The massive manhunt for Abouyaaquoub is centred in the area around the town of Manlleu, north of Barcelona.

Abouyaaqoub, a resident of Ripoll, was reported to have frequented Manlleu, so investigators have focused there given the possibility that someone might have given refuge to the fugitive.

Abouyaaqoud’s mother took part in a rally at Ripoll town hall square on Saturday and said she repudiated the attacks, asking her son to turn himself in.

She said it was difficult for her to believe that her son was a member of the terror cell.

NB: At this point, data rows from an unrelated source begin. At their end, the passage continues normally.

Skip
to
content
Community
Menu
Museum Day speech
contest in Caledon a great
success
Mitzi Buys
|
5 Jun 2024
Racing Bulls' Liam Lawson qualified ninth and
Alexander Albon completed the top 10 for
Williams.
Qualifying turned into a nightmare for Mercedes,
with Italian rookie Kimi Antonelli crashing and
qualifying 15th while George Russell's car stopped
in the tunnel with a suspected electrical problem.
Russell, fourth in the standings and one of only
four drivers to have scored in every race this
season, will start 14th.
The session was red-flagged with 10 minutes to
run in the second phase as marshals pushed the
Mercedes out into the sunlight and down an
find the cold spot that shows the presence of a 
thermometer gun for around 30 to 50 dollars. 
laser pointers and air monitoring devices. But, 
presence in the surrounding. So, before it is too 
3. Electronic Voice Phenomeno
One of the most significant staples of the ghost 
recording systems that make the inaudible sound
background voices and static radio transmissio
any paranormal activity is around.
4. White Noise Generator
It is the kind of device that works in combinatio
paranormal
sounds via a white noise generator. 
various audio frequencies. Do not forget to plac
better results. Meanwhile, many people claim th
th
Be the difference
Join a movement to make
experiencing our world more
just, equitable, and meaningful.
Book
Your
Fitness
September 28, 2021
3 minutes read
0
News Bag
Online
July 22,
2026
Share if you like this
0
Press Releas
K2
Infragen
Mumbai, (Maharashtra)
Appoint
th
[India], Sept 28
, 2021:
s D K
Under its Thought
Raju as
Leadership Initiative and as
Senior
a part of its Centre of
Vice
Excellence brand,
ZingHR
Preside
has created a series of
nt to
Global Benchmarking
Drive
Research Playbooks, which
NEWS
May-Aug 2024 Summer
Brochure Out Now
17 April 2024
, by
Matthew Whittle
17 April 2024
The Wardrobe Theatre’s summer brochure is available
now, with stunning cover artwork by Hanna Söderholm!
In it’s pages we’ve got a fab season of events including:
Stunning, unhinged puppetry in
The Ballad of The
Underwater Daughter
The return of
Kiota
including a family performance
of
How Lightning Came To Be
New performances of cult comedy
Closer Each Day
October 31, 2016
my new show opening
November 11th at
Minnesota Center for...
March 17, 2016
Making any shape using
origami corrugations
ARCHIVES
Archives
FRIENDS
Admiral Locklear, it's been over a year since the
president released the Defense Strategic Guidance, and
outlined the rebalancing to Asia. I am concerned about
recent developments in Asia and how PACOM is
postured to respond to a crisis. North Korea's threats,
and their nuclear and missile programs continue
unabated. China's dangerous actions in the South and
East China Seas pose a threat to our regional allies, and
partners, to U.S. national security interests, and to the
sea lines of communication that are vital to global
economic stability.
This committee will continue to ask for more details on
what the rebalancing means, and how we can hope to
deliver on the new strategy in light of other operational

A cousin, Fatima Abouyaaqoud, said she was convinced that a local imam, Abdelbaki Es Satty, had radicalised her relative and the other local youths allegedly involved in the attacks.

Investigators also raided and searched the imam’s home in Ripoll looking for evidence and DNA samples.

Experts want to be able to verify if the religious leader, who has disappeared, is one of those killed in an explosion that rocked a house in Alcanar on Wednesday when a makeshift bomb factory blew up destroying what investigators believe was the cell’s bomb arsenal and killing at least two suspected cell members.

Biological remains belonging to three people have so far been found in the rubble, according to sources.

Even with Abouyaaquoub at large, Spanish Interior Minister Juan Ignacio Zoido declared the cell “broken” on Saturday.

In addition to the five killed by police, four were in custody and one or two were killed in a house explosion Wednesday. He said there was no new imminent threat of attack.